[
Date Prev][
Date Next][
Thread Prev][
Thread Next][
Date Index][
Thread Index]
[
List Home]
[platform-vcm-dev] Question to provider writers: Text/Binary default
|
Dear repository providers,
As you know, Team supports API available to all providers which will tell
you if a file is believed to be text or binary. This determination is
based on a table of file types, some of which we contribute, and the rest
which other plugins would contribute.
At present, Team is agnostic wrt. whether files of unknown type should be
considered text or binary. We believed it was incorrect of us to assume
for a provider how this should be handled. We are question this assumption
though.
For CVS we've assumed binary because we're concered about errant EOL
conversion on gif's, etc. This is a very bad failure because it results in
corrupting of data and potentially lost work/data.
The counter argument is that for the most part people only version control
text files. Furthermore, our support for marking files as derived and not
version controlling them means we catch a lot of the binary cases.

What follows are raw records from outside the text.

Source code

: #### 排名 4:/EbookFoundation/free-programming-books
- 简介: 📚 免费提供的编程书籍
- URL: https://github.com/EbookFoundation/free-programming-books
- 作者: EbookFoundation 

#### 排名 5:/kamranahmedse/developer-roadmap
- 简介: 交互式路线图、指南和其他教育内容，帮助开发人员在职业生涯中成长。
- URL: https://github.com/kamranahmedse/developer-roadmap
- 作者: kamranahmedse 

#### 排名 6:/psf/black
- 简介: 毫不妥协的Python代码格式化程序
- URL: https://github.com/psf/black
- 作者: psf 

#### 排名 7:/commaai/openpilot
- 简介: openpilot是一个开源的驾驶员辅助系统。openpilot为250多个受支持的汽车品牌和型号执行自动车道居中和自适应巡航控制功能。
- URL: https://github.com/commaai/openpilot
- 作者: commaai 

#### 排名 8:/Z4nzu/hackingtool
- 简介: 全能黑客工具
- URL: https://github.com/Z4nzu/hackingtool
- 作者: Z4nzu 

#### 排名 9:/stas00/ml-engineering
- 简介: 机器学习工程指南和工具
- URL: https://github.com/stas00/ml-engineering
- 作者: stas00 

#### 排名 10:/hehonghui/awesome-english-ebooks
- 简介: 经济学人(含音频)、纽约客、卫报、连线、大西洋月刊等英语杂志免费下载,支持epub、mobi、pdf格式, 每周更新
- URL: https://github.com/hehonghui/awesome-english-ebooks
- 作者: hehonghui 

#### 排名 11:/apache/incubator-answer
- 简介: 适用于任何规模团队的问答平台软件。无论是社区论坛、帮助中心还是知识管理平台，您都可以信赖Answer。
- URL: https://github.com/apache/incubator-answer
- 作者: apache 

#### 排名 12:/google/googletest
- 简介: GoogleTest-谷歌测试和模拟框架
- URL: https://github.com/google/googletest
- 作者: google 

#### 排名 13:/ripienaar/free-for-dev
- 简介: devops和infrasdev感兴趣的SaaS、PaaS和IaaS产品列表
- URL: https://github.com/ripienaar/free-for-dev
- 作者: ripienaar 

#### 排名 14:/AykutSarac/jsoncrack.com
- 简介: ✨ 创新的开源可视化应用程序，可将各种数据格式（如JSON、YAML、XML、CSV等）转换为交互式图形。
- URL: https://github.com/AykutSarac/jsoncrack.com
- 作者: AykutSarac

Generally speaking the remaining set of known binary file types to be
version control is relatively small and we could probably reliably list
most as defaults in Team. By contrast, its much harder to come up with a
list of known text file types.
Problem 1:
For CVS users this is tedious and they must ensure they've updated the list
of text files, otherwise they don't get EOL conversion. Presumably will be
true for other providers too.
Problem 2:
The problem becomes more interesting with code that reads/writes files.
Because we (CVS) don't convert EOL on unknown file types (assumed binary),
files generated using the platform encoding will show up in compare as
having every line in conflict, unless the person thinks to turn on ignoring
whitespce.
Problem 3:
When someone intoduces a new file type and writes code that generates
content, they *must* always add that new file type to the Team global list.
They can't assume that it will either be interpreted as text or binary.
Worse, they may make assumptions about the default based on how their
provider interprets unkown file types, which could be different when used
against a different provider.
Thus the list of text/binary files must be complete. It is unreasonable to
expect plugin writers to be such good Team citizens. If the default was
known, and was text, then its more believable that someone generating
binary files that aren't derived would think to add them to the Team type
list, although the failure case is still there.
Problem 4:
Our (Team's) current default list only has the text files, and this is
wrong since Team is agnostic for unknown types. That is, we made the exact
error described in problem #3.
My question to you:
Q1: Should Team.getType(IFile) return a hardcoded "text" or "binary" for
unknown files?
Q2: If yes, should it be "text"?
I believe #1 should be "yes". I think #2 should be yes (text).
This discussion is occuring much later in the cycle than we would like, but
we've only recently fully understood the problem. If we make any changes
we need to do them next week.
Thanks for your time,
The Team team